INFORMATION GIVEN section start
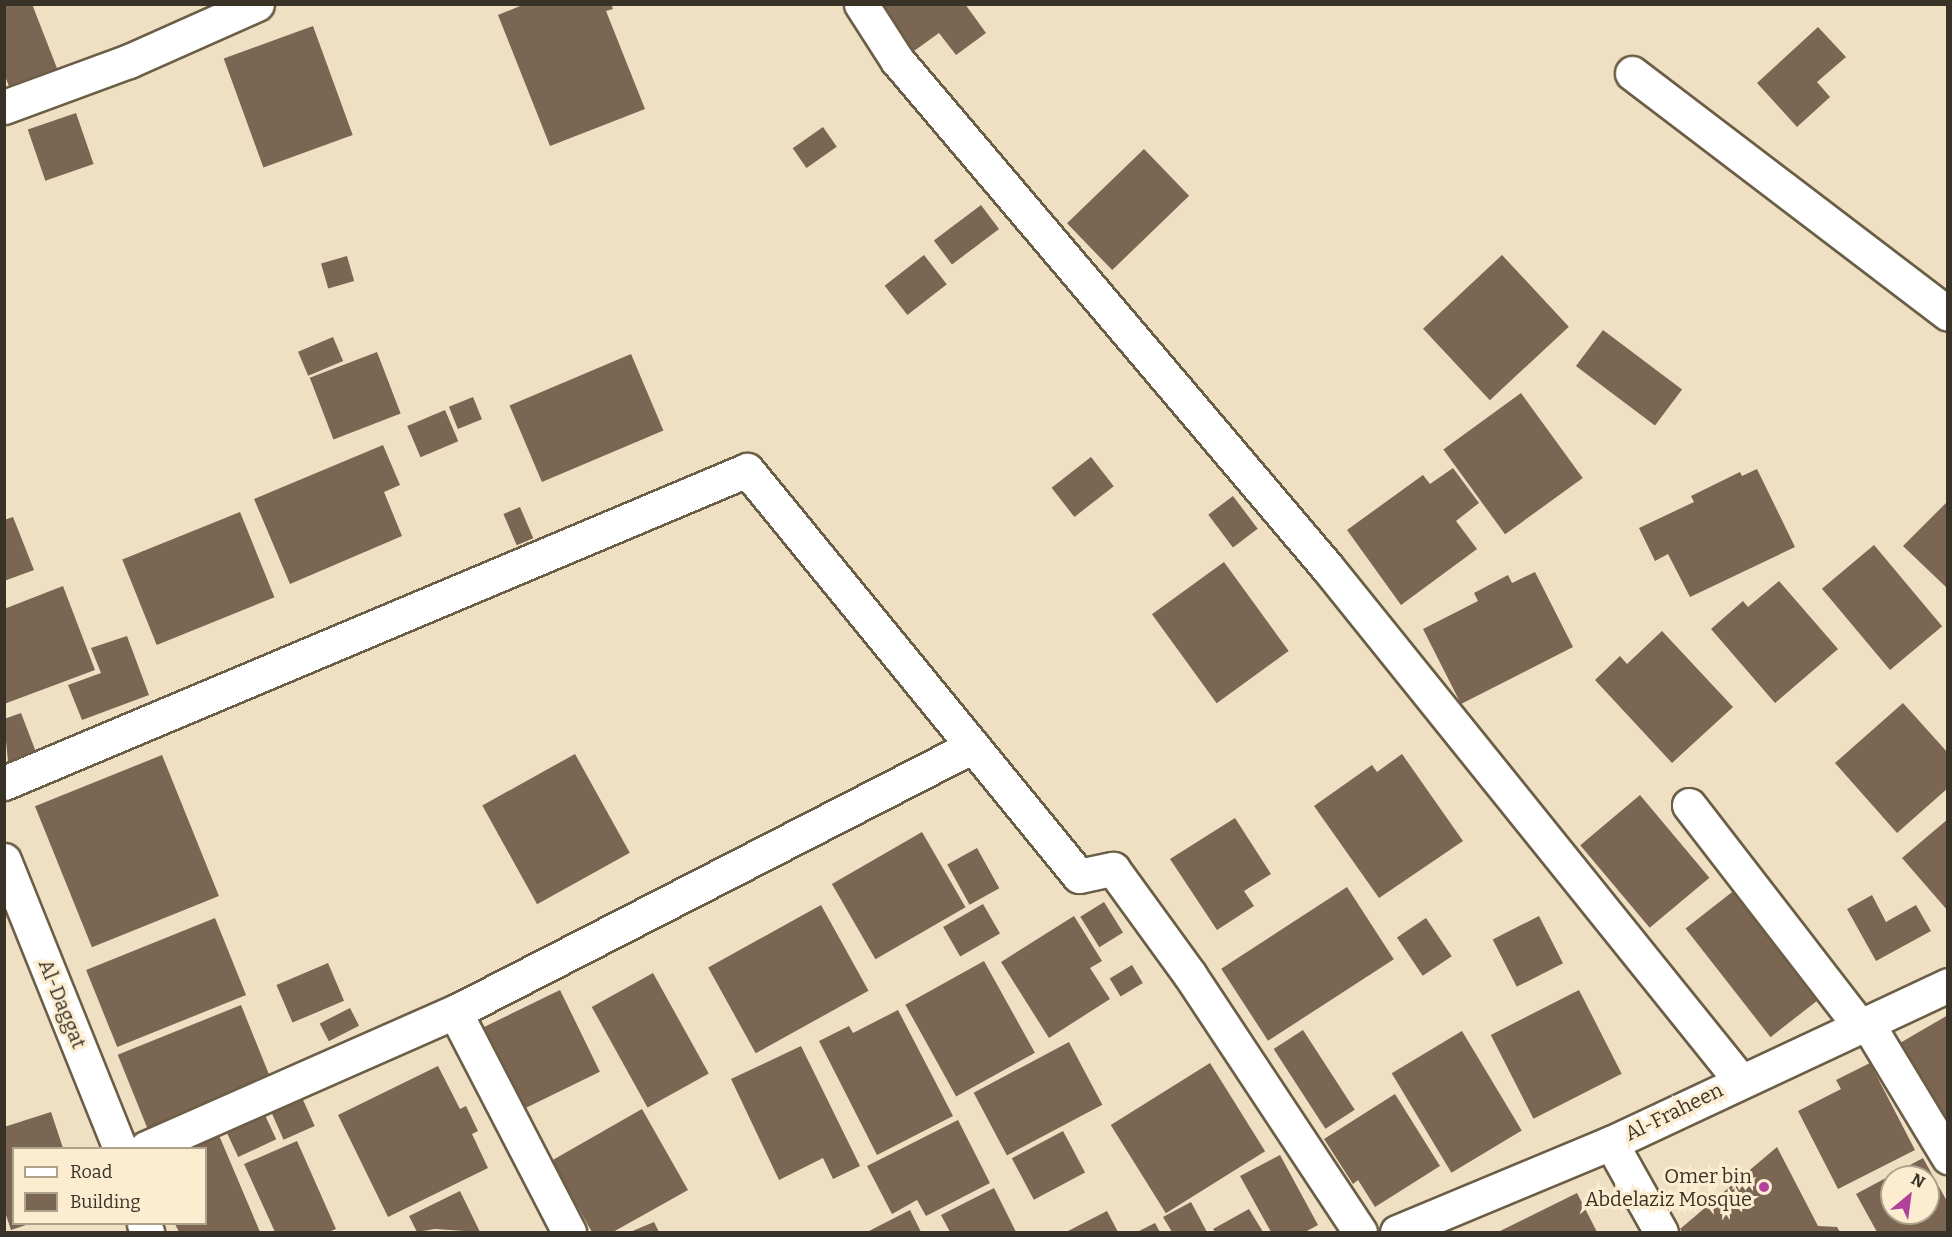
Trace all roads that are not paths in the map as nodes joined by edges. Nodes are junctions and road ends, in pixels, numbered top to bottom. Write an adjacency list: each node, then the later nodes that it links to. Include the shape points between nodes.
1 (256, 4): 4 (street, via 129,61)
2 (861, 4): 13 (street, via 897,60 1327,567)
3 (1632, 74): 5 (street)
4 (4, 107)
5 (1947, 314)
6 (973, 746): 7 (street, via 747,470); 11 (street); 19 (street, via 1079,876 1113,869 1190,975)
7 (4, 783)
8 (1689, 805): 12 (street)
9 (4, 860): 15 (street, Al-Daggat)
10 (1947, 985): 12 (street, Al-Fraheen)
11 (455, 1012): 16 (street); 18 (street)
12 (1864, 1025): 13 (street, Al-Fraheen); 17 (street)
13 (1740, 1080): 14 (street, Al-Fraheen)
14 (1611, 1143): 20 (street, Al-Fraheen); 21 (street)
15 (119, 1147)
16 (151, 1147)
17 (1947, 1157)
18 (569, 1233)
19 (1360, 1233)
20 (1397, 1233)
21 (1661, 1233)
INFORMATION GIVEN section end
Copy out the data above to the letter, and keep every picture out of it.

Trace all roads that are not paths in the map as nodes joined by edges. Nodes are junctions and road ends, in pixels, numbered top to bottom. Write an adjacency list: each node, then the later nodes that it links to. Include the shape points between nodes.
1 (256, 4): 4 (street, via 129,61)
2 (861, 4): 13 (street, via 897,60 1327,567)
3 (1632, 74): 5 (street)
4 (4, 107)
5 (1947, 314)
6 (973, 746): 7 (street, via 747,470); 11 (street); 19 (street, via 1079,876 1113,869 1190,975)
7 (4, 783)
8 (1689, 805): 12 (street)
9 (4, 860): 15 (street, Al-Daggat)
10 (1947, 985): 12 (street, Al-Fraheen)
11 (455, 1012): 16 (street); 18 (street)
12 (1864, 1025): 13 (street, Al-Fraheen); 17 (street)
13 (1740, 1080): 14 (street, Al-Fraheen)
14 (1611, 1143): 20 (street, Al-Fraheen); 21 (street)
15 (119, 1147)
16 (151, 1147)
17 (1947, 1157)
18 (569, 1233)
19 (1360, 1233)
20 (1397, 1233)
21 (1661, 1233)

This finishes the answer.